Human pose images with coordinates
**********

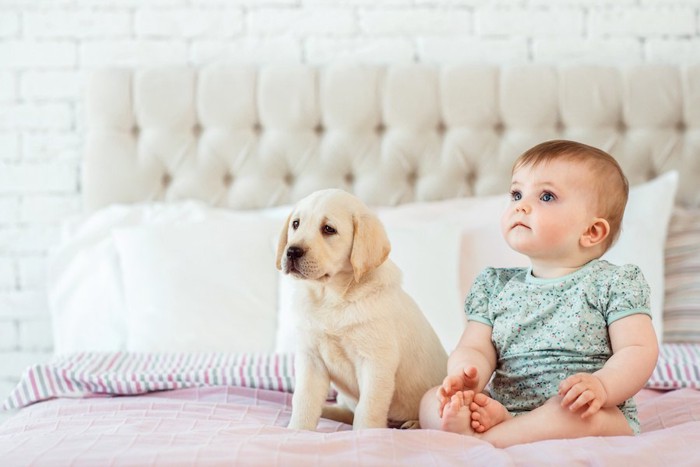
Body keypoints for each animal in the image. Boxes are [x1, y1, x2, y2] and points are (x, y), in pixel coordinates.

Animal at [274, 188, 446, 430]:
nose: (292, 251)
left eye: (328, 229)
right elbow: (304, 399)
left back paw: (414, 424)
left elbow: (369, 408)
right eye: (296, 224)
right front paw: (297, 429)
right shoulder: (311, 359)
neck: (332, 297)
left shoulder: (376, 362)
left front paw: (365, 434)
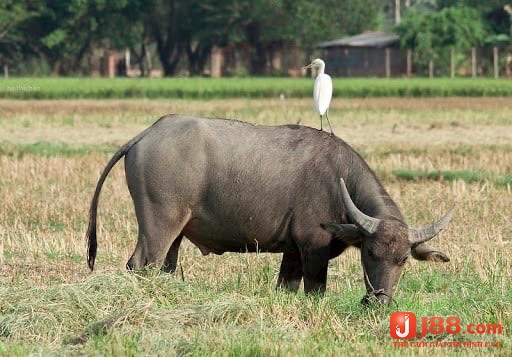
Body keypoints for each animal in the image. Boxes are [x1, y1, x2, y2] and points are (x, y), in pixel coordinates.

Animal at [85, 114, 456, 304]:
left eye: (403, 259)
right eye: (369, 253)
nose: (379, 302)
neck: (338, 181)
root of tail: (148, 133)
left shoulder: (292, 253)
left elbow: (286, 287)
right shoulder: (313, 249)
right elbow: (315, 291)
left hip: (176, 232)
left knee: (165, 267)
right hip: (158, 226)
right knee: (140, 265)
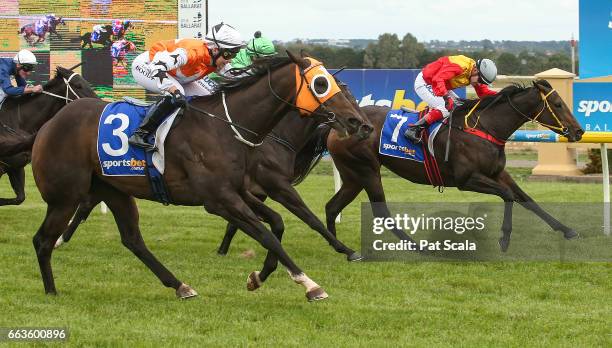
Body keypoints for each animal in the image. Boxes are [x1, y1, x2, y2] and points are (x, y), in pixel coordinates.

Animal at [29, 53, 372, 300]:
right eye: (321, 85)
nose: (360, 123)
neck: (225, 127)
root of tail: (49, 123)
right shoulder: (221, 199)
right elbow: (269, 232)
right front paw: (309, 283)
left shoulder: (240, 190)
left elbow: (276, 225)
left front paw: (258, 276)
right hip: (65, 196)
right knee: (42, 239)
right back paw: (52, 290)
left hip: (114, 189)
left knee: (132, 240)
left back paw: (180, 285)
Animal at [328, 80, 584, 251]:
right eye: (558, 104)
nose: (579, 131)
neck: (485, 127)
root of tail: (337, 126)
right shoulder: (466, 179)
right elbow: (508, 195)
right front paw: (504, 238)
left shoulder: (498, 173)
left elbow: (527, 200)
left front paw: (567, 230)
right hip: (366, 170)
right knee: (381, 212)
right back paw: (419, 246)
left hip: (353, 176)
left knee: (332, 206)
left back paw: (338, 245)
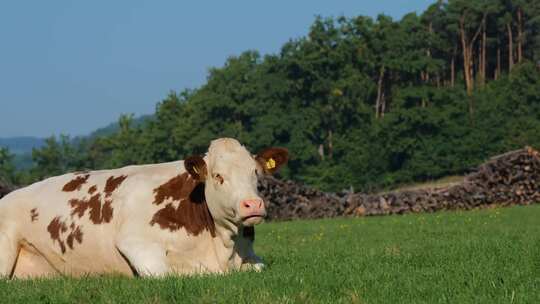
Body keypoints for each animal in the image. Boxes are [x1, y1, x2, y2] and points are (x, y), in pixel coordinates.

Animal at [0, 138, 288, 278]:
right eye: (218, 176)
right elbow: (175, 274)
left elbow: (259, 267)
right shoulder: (136, 242)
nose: (252, 204)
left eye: (255, 173)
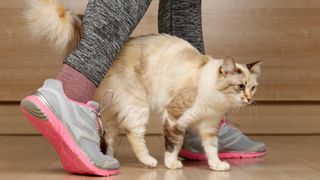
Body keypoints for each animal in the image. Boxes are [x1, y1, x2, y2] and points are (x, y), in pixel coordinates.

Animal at [24, 0, 260, 172]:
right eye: (240, 87)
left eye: (253, 88)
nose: (249, 99)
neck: (215, 100)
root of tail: (122, 45)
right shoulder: (174, 117)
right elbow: (173, 145)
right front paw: (172, 165)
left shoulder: (209, 128)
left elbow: (212, 149)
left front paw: (217, 165)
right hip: (137, 106)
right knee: (133, 135)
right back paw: (146, 161)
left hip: (116, 110)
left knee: (109, 135)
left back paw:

**********

> [What is being asked] What is needed is an exact repetition of every entry, without the pictures.

> [Exercise output]
Body keypoints for each animal in the image. Boxes are [x1, y1, x2, y2] and points are (x, y), in pixel coordinates.

Animal at [274, 188, 446, 430]:
nose: (292, 251)
left eye: (328, 229)
right elbow: (304, 399)
left back paw: (414, 424)
left elbow: (369, 408)
right eye: (296, 224)
right front paw: (297, 429)
right shoulder: (311, 359)
neck: (332, 297)
left shoulder: (376, 362)
left front paw: (365, 434)
Body keypoints for each animal in the image. Boxes are [x1, y1, x2, y2] and points are (x, y), in pixel coordinates.

Animal at [85, 114, 456, 304]:
left eye: (403, 259)
right eye: (369, 253)
nose: (379, 302)
neck: (338, 181)
root of tail: (148, 133)
left shoulder: (292, 253)
left elbow: (286, 287)
right shoulder: (313, 249)
right elbow: (315, 291)
left hip: (176, 232)
left knee: (165, 267)
right hip: (158, 226)
right knee: (140, 265)
Body keypoints for each animal in the image. Boxes are [x1, y1, x2, y2] and points are (x, y), in pixel coordinates.

Animal at [29, 53, 372, 300]:
right eye: (321, 85)
nose: (360, 123)
neck: (225, 127)
root of tail: (49, 123)
right shoulder: (221, 199)
right elbow: (269, 232)
right front paw: (309, 283)
left shoulder: (240, 190)
left elbow: (276, 225)
left front paw: (258, 276)
right hip: (65, 196)
right knee: (42, 239)
right back paw: (52, 290)
left hip: (114, 189)
left knee: (132, 240)
left back paw: (180, 285)
Animal at [328, 80, 584, 251]:
right eye: (558, 104)
nose: (579, 131)
neck: (485, 127)
root of tail: (337, 126)
right shoulder: (466, 179)
right elbow: (508, 195)
right front paw: (504, 238)
left shoulder: (498, 173)
left elbow: (527, 200)
left front paw: (567, 230)
right hip: (366, 170)
right knee: (381, 212)
right back paw: (419, 246)
left hip: (353, 176)
left knee: (332, 206)
left back paw: (338, 245)
Body keypoints for each animal in the image. Boxes are [x1, y1, x2, y2] and points are (x, y), in pixel coordinates.

Animal at [0, 138, 288, 278]:
right eye: (218, 176)
right elbow: (175, 274)
left elbow: (259, 267)
right shoulder: (136, 242)
nose: (252, 204)
left eye: (255, 173)
Body keypoints for each animal in the image. Boxes are [x1, y1, x2, y2] and points are (x, y), in pixel coordinates.

Animal at [24, 0, 260, 172]:
right eye: (240, 87)
left eye: (253, 88)
nose: (249, 99)
neck: (215, 100)
root of tail: (122, 45)
right shoulder: (174, 117)
right elbow: (173, 145)
right front paw: (172, 165)
left shoulder: (209, 128)
left elbow: (212, 149)
left front paw: (217, 165)
right hip: (137, 106)
right knee: (133, 135)
right back paw: (146, 161)
left hip: (116, 110)
left knee: (109, 135)
left back paw:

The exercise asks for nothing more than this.